The company claims the 48MW site will be sustainable and will reduce its potable water usage by using up to 10 million US gallons of reclaimed water.

Digital serves more than 360 organizations across Silicon Valley, and provides direct access to both Amazon Web Services and IBM clouds. It also supports organizations’ hybrid clouds with its PlatformDIGITAL technology.

Building in the heart of big tech

Digital Realty Santa Clara
– Digital Realty

As part of the development, a planned new ‘dark fiber’ ring will extend metropolitan connectivity, in particular, to Digital Realty’s carrier-neutral hub at 200 Paul Avenue in the center of San Francisco, California.

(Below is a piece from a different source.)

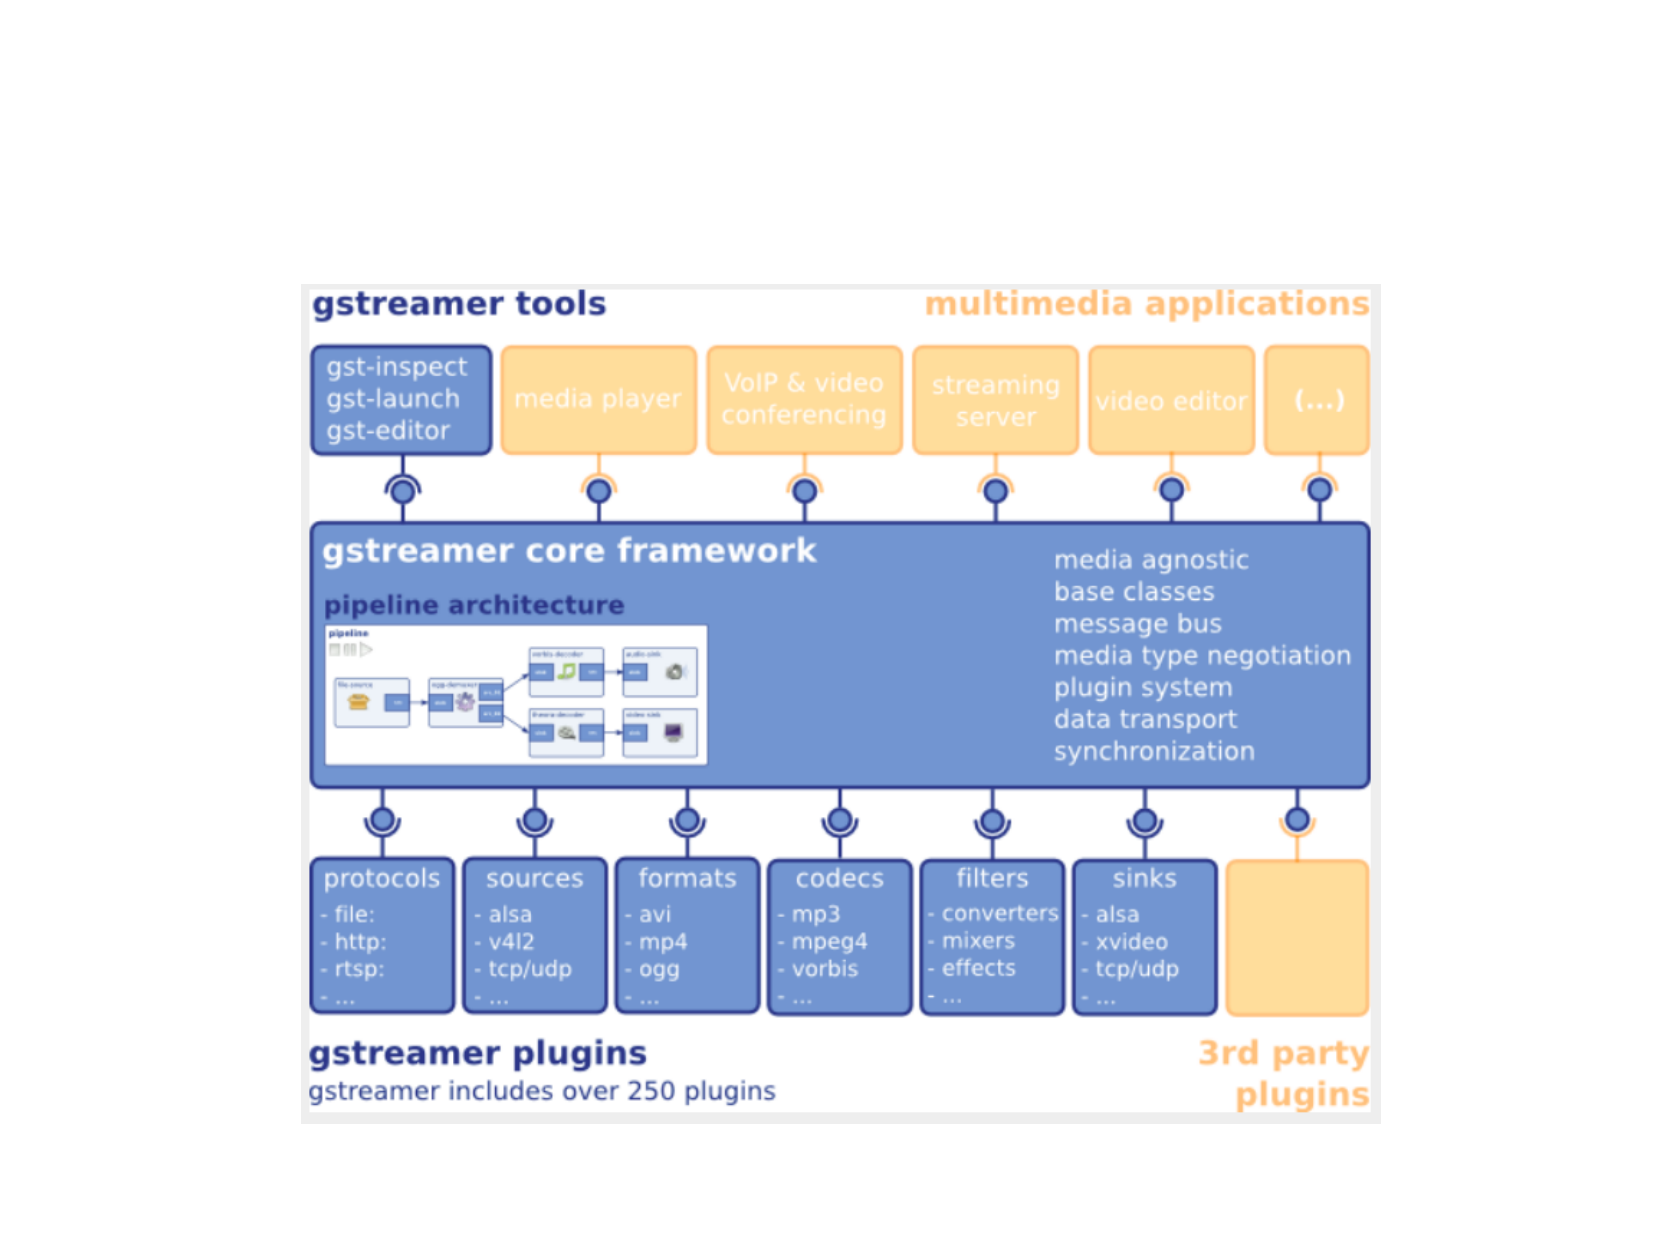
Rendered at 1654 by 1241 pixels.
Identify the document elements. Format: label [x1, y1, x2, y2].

picture [301, 284, 1381, 1124]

The company claims that any organization deploying critical infrastructure in the facility will be able to cross-connect with any other Digital Realty hub at any of its campuses in the San Francisco Bay area.

The project is being developed in partnership with Pelio & Associates, a local real estate developer.

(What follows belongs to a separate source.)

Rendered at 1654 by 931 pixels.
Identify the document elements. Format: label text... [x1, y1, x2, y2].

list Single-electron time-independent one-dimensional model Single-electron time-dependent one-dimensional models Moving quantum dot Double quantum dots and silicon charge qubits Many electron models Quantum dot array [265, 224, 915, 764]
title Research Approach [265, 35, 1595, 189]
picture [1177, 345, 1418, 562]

The company claims that the facility will be built using sustainable materials, including recycled concrete and steel, and will be power directly by renewable energy, including via a new rooftop solar array. The data center is intended to achieve LEED Gold certification. The company claims that 31 data centers across North America can now boast EPA Energy Star certifications.

The company’s efforts to reduce fresh water usage – an increasing sustainability issue in the data center sector – were kicked-off with a December 2019 agreement with Nalco Water to implement a number of reduction, re-use, and recycling projects in its data center operations across the world. In 2017, the company committed to increasing its procurement of renewable energy by 80 percent.

Digital Realty is arguably the world’s biggest data center operator with an estimated 20.5 percent market share in wholesale colocation, according to a 2017 study by Structure Research. In a DCD interview last year, Digital Realty CEO Bill Stein claimed that the company enjoys the lowest cost of capital in the industry, which provides it with a major advantage in terms of buying and developing land for expansion.